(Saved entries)
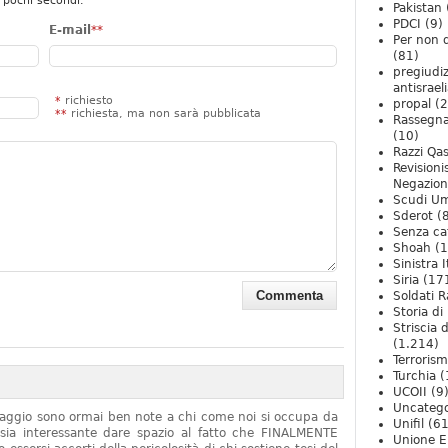
 pochi secondi.
Pakistan
PDCI
(9)
E-mail
**
Per non 
(81)
pregiudiz
antisrael
*
richiesto
propal
(2
**
richiesta, ma non sarà pubblicata
Rassegn
(10)
Razzi Qa
Revision
Negazio
Scudi U
Sderot
(8
Senza ca
Shoah
(1
Sinistra I
Siria
(17
Soldati R
Storia di 
Striscia 
(1.214)
Terroris
Turchia
(
UCOII
(9
Uncatego
onaggio sono ormai ben note a chi come noi si occupa da
Unifil
(61
sia interessante dare spazio al fatto che FINALMENTE
Unione E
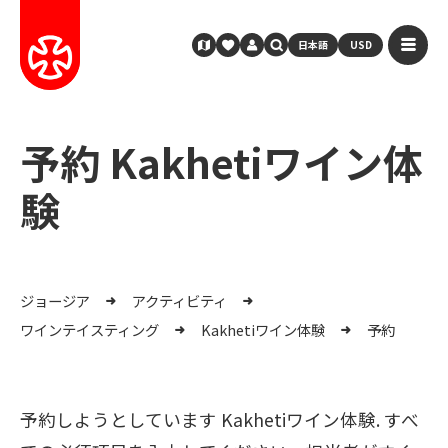
日本語
USD
予約 Kakhetiワイン体
験
ジョージア
アクティビティ
ワインテイスティング
Kakhetiワイン体験
予約
予約しようとしています Kakhetiワイン体験. すべ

• _What you need to do_
Copy every line of the listing above word for word, in its original order. Omit the pictures.

• _Solution to this exercise_
 pochi secondi.
Pakistan
PDCI
(9)
E-mail
**
Per non 
(81)
pregiudiz
antisrael
*
richiesto
propal
(2
**
richiesta, ma non sarà pubblicata
Rassegn
(10)
Razzi Qa
Revision
Negazio
Scudi U
Sderot
(8
Senza ca
Shoah
(1
Sinistra I
Siria
(17
Soldati R
Storia di 
Striscia 
(1.214)
Terroris
Turchia
(
UCOII
(9
Uncatego
onaggio sono ormai ben note a chi come noi si occupa da
Unifil
(61
sia interessante dare spazio al fatto che FINALMENTE
Unione E
日本語
USD
予約 Kakhetiワイン体
験
ジョージア
アクティビティ
ワインテイスティング
Kakhetiワイン体験
予約
予約しようとしています Kakhetiワイン体験. すべ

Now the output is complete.